In fact, they use this same photo in two of their galleries:
http://thewheelexchange.com/galleries_bymake/make/bmw/bmw_gallery1.html
(2nd row from the bottom, last picture on the right)

http://thewheelexchange.com/galleries_bymake/make/bmw/bmw_gallery10.html
(5th row from the top, first picture on the left)

Once again, the letters are going out Monday morning to the ISP and to Wheel Exchange.
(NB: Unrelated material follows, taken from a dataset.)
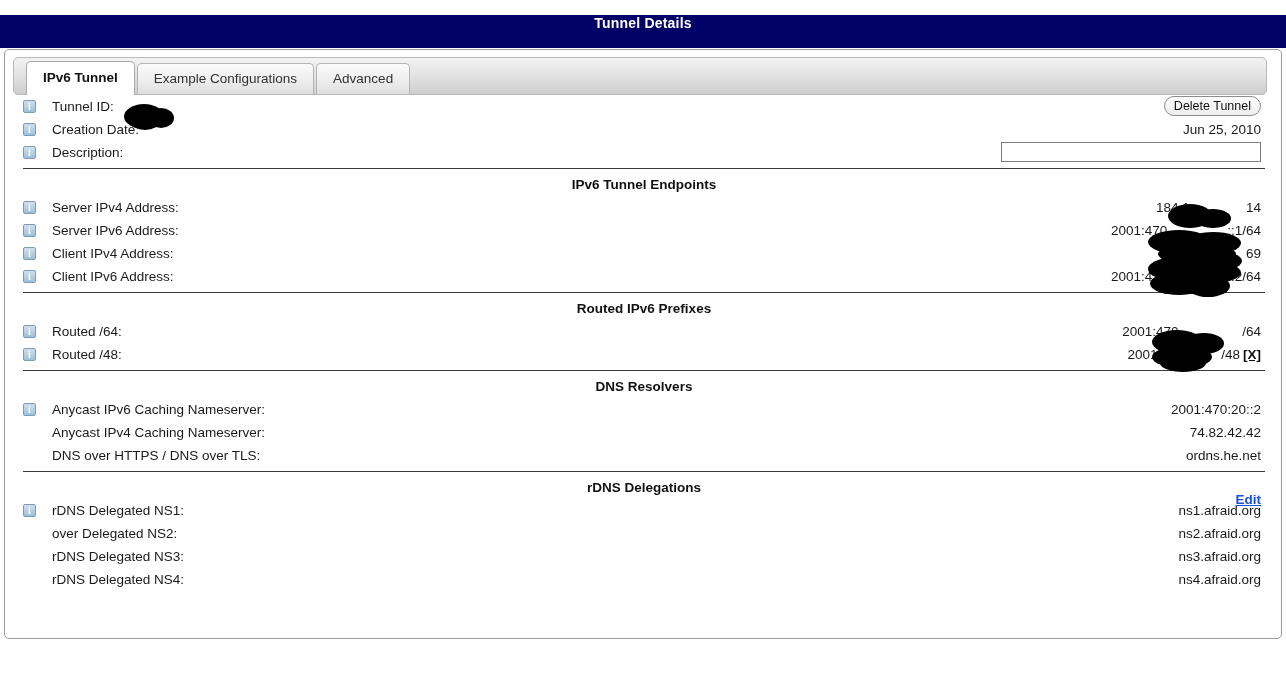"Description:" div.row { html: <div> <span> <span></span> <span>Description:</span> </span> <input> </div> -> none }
I wonder if ANY of the photos in their gallery are legitimate?


----------



## gek330i (Dec 27, 2001)

DZeckhausen said:


> I can't link directly to the full sized picture because they use javascript to generate the URL.
> My picture:


Here's the link to the full sized one: http://thewheelexchange.com/galleries_bymake/make/bmw/images/schnitzer_bmw.gif


----------



## Lscman (Aug 5, 2003)

Dave,

Maybe you should have simply asked them to send you 4 wheels, so you could take more accurate pics for them to use.


----------



## DZeckhausen (Mar 11, 2003)

Lscman said:


> Dave,
> 
> Maybe you should have simply asked them to send you 4 wheels, so you could take more accurate pics for them to use.
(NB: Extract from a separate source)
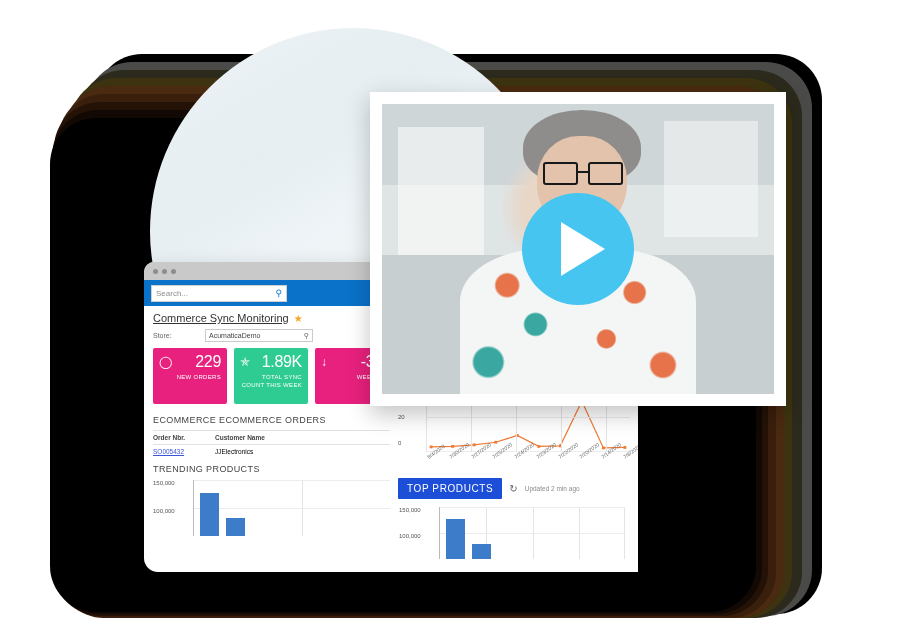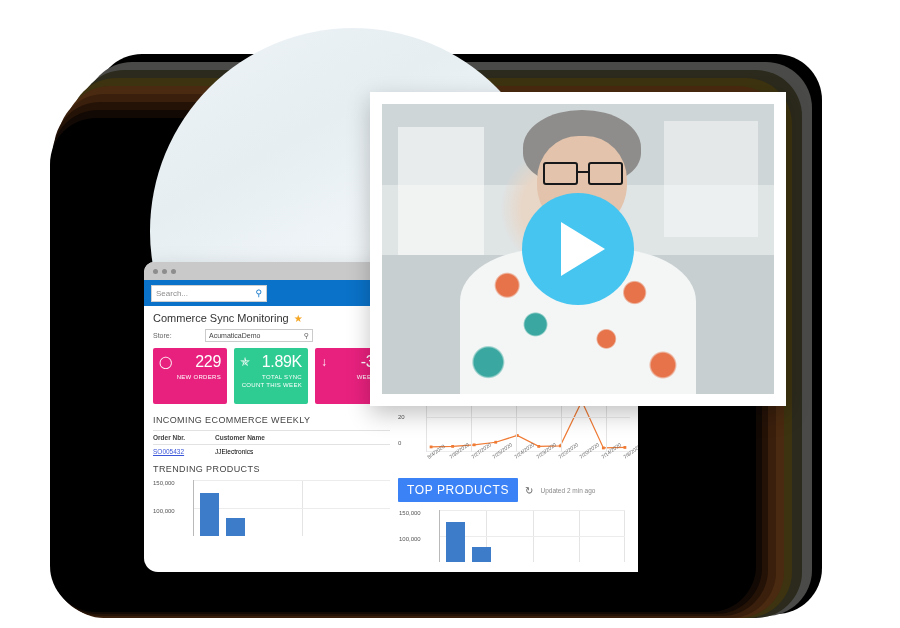"Search..." .searchbox { width: 116px -> 136px }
Now that's the best idea I've heard so far! If you can't beat 'em, join 'em! :thumbup:


----------



## markseven (Apr 30, 2004)

Why would anyone take the trouble to write a line of code that would call an image that's being hosted remotely instead of just right clicking to save the image, then uploading to eBay's server...


----------



## ultamte (May 9, 2003)

Wow, the turn signal is a different color................................ real 'subtle' change...............................

:thumbdwn:


----------